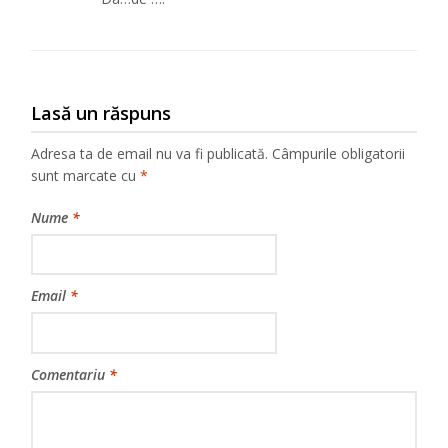
Lasă un răspuns
Adresa ta de email nu va fi publicată.
Câmpurile obligatorii
sunt marcate cu
*
Nume
*
Email
*
Comentariu
*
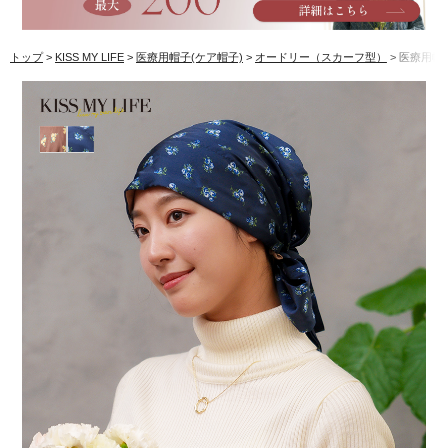
トップ
KISS MY LIFE
医療用帽子(ケア帽子)
オードリー（スカーフ型）
医療用帽子(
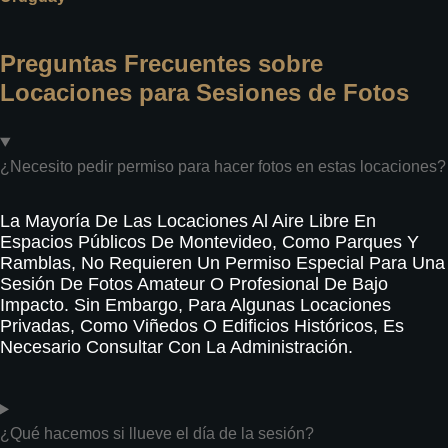
Preguntas Frecuentes sobre
Locaciones para Sesiones de Fotos
¿Necesito pedir permiso para hacer fotos en estas locaciones?
La Mayoría De Las Locaciones Al Aire Libre En
Espacios Públicos De Montevideo, Como Parques Y
Ramblas, No Requieren Un Permiso Especial Para Una
Sesión De Fotos Amateur O Profesional De Bajo
Impacto. Sin Embargo, Para Algunas Locaciones
Privadas, Como Viñedos O Edificios Históricos, Es
Necesario Consultar Con La Administración.
¿Qué hacemos si llueve el día de la sesión?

######

> **Activity**: Pull out every line of text from the items above, word for word and in order, and leave out the pictures.

> **Solved problem**:
Lasă un răspuns
Adresa ta de email nu va fi publicată.
Câmpurile obligatorii
sunt marcate cu
*
Nume
*
Email
*
Comentariu
*
トップ
KISS MY LIFE
医療用帽子(ケア帽子)
オードリー（スカーフ型）
医療用帽子(
Preguntas Frecuentes sobre
Locaciones para Sesiones de Fotos
¿Necesito pedir permiso para hacer fotos en estas locaciones?
La Mayoría De Las Locaciones Al Aire Libre En
Espacios Públicos De Montevideo, Como Parques Y
Ramblas, No Requieren Un Permiso Especial Para Una
Sesión De Fotos Amateur O Profesional De Bajo
Impacto. Sin Embargo, Para Algunas Locaciones
Privadas, Como Viñedos O Edificios Históricos, Es
Necesario Consultar Con La Administración.
¿Qué hacemos si llueve el día de la sesión?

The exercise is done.